Interloper

This is what it sounds like to be inside my head — for the past few weeks, or maybe a month or more. Not that anyone was scrambling to know what it sounded like in there, but I felt like sharing just the same. Interloper is, at least for the moment, the soundtrack to my life.

The Carbon Based Lifeforms guys are masters of ambient music, but this album in particular grabbed me and refused to let go. It’s almost like the halfway point between Enigma and more formless and ethereal ambient works. Interloper is still quite corporeal. The beats are tangible and weighty. The vocals, sparse as they are, are real and human. You can feel the structure and the evolution of the sound, and — even if you lose count a few tracks in — sense the transition between songs. I suppose that’s what I’m saying: that Interloper is still about songs, even while it constructs one cohesive, flowing soundscape. It teeters on the knife edge between shape and shapelessness.

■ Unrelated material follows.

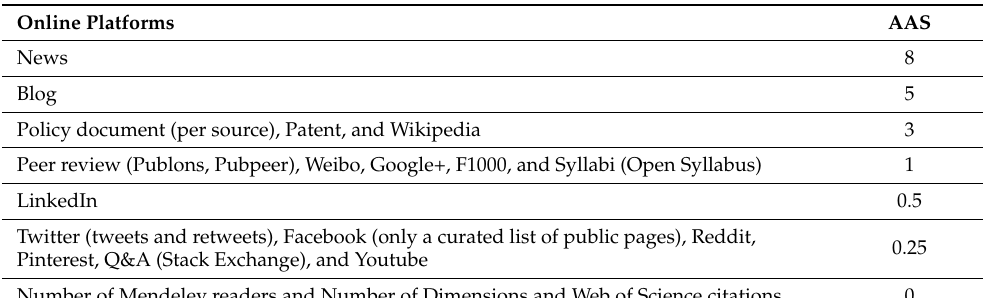
Table 1. AAS depending on the online platform. Online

You could say that’s why it’s so easy to get lost in, so easy to find meaning in, and so easy to connect to. Interloper feels the way I think. Contradictions run through the soul of the album. It ushers us into an empty, lonely world, and yet it manages to be inviting, full of life and warmth.

The music is mysterious and alien, formed from synthesized sounds and constructed inside a computer. So how is it that it feels so familiar? How can I be so disconnected and yet so connected, so lost but so comforted?

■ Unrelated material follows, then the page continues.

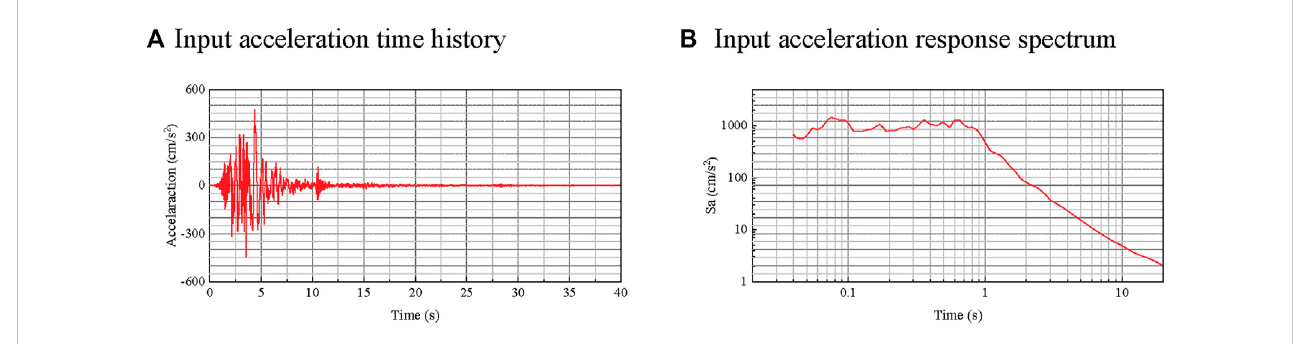
FIGURE 6 Input ground motion for site seismic response analysis and its response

Carbon Based Lifeforms describes itself as uniting the Earth and space into one musical vision. But more than that, I think it cracks open our own minds and shows us how haunting and weird and wonderful it can be in there. It reminds me how little I really understand about the what makes me tick, but the unknown is never something to be feared. It’s something to embrace and be inspired by.

Whatever world Interloper takes us into, wherever that world exists, it’s a world completely apart from our own. We’re the interlopers there, but that’s okay. We’re welcomed with open arms.

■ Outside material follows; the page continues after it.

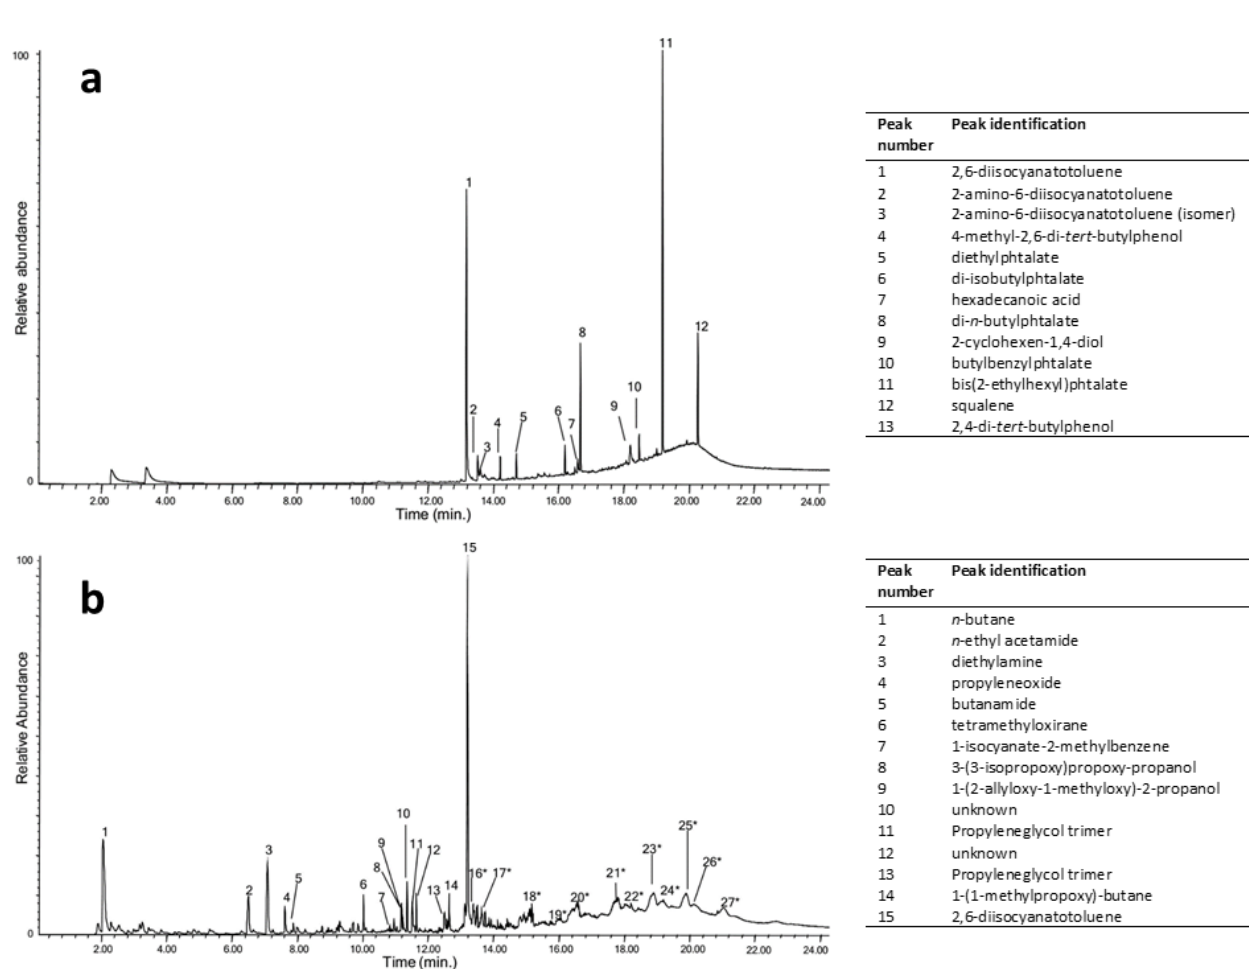
Figure 2. Pyrolysis–GC/MS (Py-GC/MS) chromatograms after first-shot pyrolysis at 306 °C ( a ) and after second-shot pyrolysis at 600 °C ( b ) of a bulk poly(ether urethane) from “Contenitoreumano”, and identification of corresponding chromatographic peaks. Peaks from 16 to 27 correspond to oligomers. Image reprinted with permission from [44].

I hope you’ll take the journey sometime, because I can’t wait to go back — and I’d love for you to come with me.

You can grab a digital copy of four Carbon Based Lifeforms albums on the Ultimae Records online store. All but Interloper are also available on CD. Every one of them is brilliant and beautiful and absolutely worth a listen.

One comment

  1. I wish I could embrace the unknown better. It feels like I am always walking backwards. It’s so much easier to go back to the familiar than move forward into the absolute uncertainty of the future.